All lines from the one containing "の店舗は？どこで売ってる？＜販売" to the end of the entries below must be output exactly, and no other lines.

(Records excerpted from a collection)
»»

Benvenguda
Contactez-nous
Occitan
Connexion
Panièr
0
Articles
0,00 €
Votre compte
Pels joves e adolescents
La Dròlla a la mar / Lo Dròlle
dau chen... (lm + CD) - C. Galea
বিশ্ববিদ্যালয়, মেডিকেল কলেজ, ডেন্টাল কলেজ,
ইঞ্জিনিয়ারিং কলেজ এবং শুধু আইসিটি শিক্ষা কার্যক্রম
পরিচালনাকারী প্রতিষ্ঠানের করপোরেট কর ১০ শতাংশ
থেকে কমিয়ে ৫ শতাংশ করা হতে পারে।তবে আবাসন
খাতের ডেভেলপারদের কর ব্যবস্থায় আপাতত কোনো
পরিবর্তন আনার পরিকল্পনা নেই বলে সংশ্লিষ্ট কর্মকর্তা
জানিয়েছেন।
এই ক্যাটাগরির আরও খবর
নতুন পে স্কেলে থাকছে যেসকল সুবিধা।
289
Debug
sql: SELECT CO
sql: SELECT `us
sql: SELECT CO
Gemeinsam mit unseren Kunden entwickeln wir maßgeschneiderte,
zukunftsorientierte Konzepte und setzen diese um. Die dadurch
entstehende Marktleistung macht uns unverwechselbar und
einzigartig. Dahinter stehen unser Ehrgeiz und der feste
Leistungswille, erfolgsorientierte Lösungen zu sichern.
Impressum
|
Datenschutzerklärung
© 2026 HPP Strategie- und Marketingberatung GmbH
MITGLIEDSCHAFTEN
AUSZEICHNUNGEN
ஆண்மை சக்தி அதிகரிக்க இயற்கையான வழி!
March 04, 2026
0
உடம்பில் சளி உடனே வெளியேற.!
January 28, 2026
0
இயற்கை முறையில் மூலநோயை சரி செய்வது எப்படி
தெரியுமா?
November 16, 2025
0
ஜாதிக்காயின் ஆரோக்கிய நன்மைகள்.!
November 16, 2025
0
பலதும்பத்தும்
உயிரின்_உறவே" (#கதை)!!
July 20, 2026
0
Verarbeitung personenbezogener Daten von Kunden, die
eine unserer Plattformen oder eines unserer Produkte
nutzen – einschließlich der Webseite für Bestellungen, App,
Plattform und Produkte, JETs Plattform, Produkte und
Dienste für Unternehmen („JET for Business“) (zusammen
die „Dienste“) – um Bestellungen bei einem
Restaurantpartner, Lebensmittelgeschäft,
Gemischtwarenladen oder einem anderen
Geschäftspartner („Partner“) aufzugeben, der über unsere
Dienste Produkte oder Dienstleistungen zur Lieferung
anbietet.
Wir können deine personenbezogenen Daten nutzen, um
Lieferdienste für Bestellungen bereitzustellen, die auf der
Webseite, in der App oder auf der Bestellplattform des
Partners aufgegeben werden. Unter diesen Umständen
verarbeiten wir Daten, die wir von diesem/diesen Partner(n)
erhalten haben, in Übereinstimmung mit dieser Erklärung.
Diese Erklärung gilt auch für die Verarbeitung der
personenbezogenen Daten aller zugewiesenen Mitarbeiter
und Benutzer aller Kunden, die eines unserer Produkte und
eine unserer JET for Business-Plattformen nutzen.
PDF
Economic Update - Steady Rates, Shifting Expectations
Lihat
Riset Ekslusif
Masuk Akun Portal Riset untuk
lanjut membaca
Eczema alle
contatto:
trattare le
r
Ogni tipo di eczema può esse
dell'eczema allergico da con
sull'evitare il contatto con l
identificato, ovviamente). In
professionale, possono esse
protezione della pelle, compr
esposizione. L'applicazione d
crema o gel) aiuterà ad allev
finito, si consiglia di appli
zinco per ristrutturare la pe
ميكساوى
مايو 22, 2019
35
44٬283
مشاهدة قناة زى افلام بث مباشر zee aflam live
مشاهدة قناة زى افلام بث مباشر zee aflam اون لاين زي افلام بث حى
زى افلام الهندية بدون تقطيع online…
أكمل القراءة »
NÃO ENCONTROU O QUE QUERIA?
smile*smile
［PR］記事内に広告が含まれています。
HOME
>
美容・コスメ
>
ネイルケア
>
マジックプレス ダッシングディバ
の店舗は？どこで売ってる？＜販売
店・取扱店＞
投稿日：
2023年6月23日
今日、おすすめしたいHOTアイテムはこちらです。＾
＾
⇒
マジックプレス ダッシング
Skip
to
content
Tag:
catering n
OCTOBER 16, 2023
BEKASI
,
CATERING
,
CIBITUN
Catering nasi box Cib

««

- _SOLUTION FOR THIS EXERCISE_
の店舗は？どこで売ってる？＜販売
店・取扱店＞
投稿日：
2023年6月23日
今日、おすすめしたいHOTアイテムはこちらです。＾
＾
⇒
マジックプレス ダッシング
Skip
to
content
Tag:
catering n
OCTOBER 16, 2023
BEKASI
,
CATERING
,
CIBITUN
Catering nasi box Cib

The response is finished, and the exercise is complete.